Online sellers are buzzing about Amazon's treatment of Cheapskates Liquidators in this CNBC report
. It's a familiar tale of merchants who build up a business on an online marketplace only to be shut out with no clear explanation of why, and with seemingly no recourse.
(Be sure to see the update below for Amazon's response to this post.)
CNBC published the article on Amazon Prime Day (July 17), writing:
"Since mid-March, Cheapskates has been suspended from Amazon for a few vague complaints related to the sale of inauthentic items, all of which Schappert and her husband, George, say can be easily explained. Amazon has refused to readmit them, despite multiple appeals. The July 9 email came after the couple escalated their complaints all the way to the CEO. CNBC has viewed extensive documentation, which seems to back up the Schapperts' tale."
As is the case with Cheapskates, the risks of selling on Amazon are multiplied when storing inventory in its FBA fulfillment warehouses. The marketplace continues to charge the seller storage fees, and it charges sellers significant fees to get their products back after a suspension.
Amazon provided some statements to CNBC - this one has the potential to keep sellers awake at night:
"When a business registers to sell products through Amazon's Marketplace, Amazon's systems scan information for signals that the business might be a bad actor, and Amazon blocks identified bad actors before they can offer any products for sale. Amazon's systems also automatically and continuously scan numerous data points related to sellers, products, brands, and offers to detect activity that indicates products offered might be counterfeit."

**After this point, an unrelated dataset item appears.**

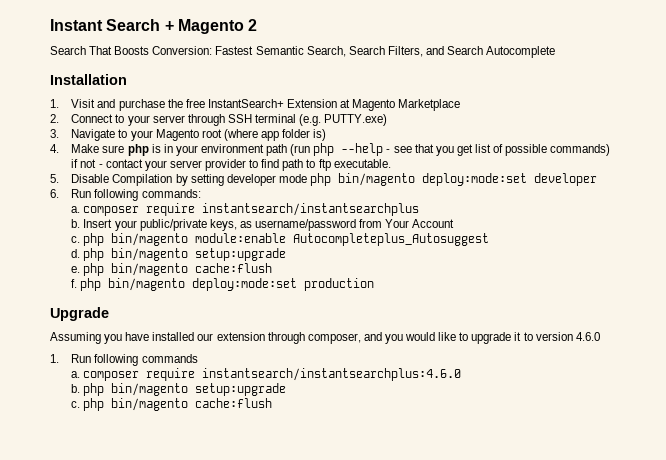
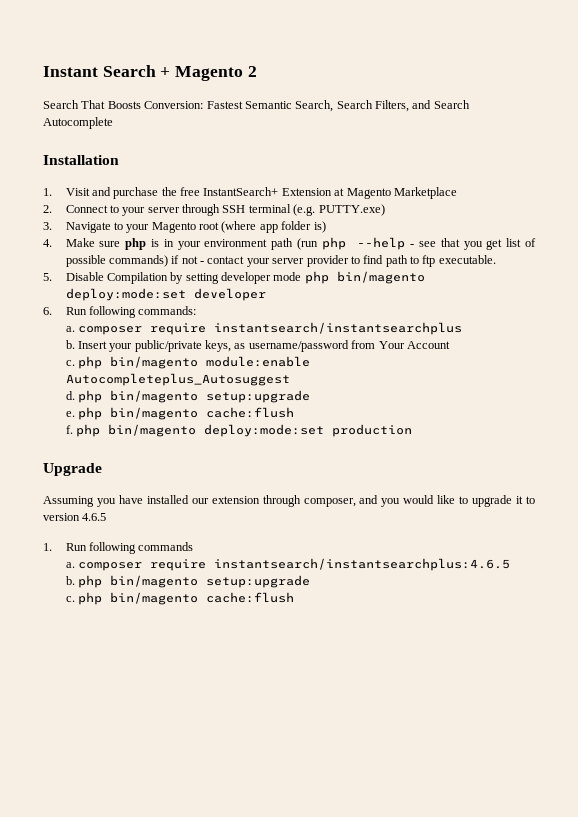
[575,332,600,341] 4.6.0 -> [82,513,107,521] 4.6.5
[202,368,462,381] instantsearch/instantsearchplus:4.6.0 -> [213,558,510,571] instantsearch/instantsearchplus:4.6.5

Amazon uses automated systems to flag problem accounts, but by all accounts, its communication with those sellers are inconsistent and inadequate. It's unclear how and when humans get involved in decision-making and appeals.
Several readers forwarded us a link to the article, with one calling it illuminating. Another said when one of his marketplace accounts was unfairly suspended years ago, an overseas employee never asked or gave him a chance to prove his merchandise was authentic.
CNBC also noted that the marketplace group has undergone a reorganization, with Sebastian Gunningham leaving the company in April, and Peter Faricy reportedly "stripped of most of his responsibilities."
Update 7/18/18: After publishing this post, an Amazon spokesperson provided us with statements about its investments in policing its site generally, and specifically addressing the case of Cheapskates:
"We strictly prohibit the sale of counterfeit products and invest heavily - both funds and company energy - to ensure our policy against the sale of such products is followed. The seller in question was found violating multiple Amazon policies, including our anti-counterfeiting policy. They were given multiple opportunities to address the situation but showed a repeated pattern of behavior that was not in our customers' best interest, so we took actions to protect our customers and stop their illegal activity."
It's surprising to have an online company comment on a specific seller, in this case adamantly stating the seller violated its anti-counterfeiting policy.
In addition to defending its enforcement procedures, it defended its support of sellers:
"Amazon has large teams dedicated to helping sellers - many of them small businesses - be successful reaching and delighting customers. We expect all sellers to comply with the law and our policies, and we take steps to protect customers if they do not. We are committed to providing a great shopping experience and work closely with customers and sellers to resolve any concerns they may have."